WORK TO COMPLETE — Retyping the entries exactly is all that is required.

EXCERPTED DATA Start Marker

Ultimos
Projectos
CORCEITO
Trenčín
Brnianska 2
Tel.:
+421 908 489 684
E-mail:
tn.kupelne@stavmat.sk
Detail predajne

EXCERPTED DATA End Marker

WRITTEN ANSWER —
Ultimos
Projectos
CORCEITO
Trenčín
Brnianska 2
Tel.:
+421 908 489 684
E-mail:
tn.kupelne@stavmat.sk
Detail predajne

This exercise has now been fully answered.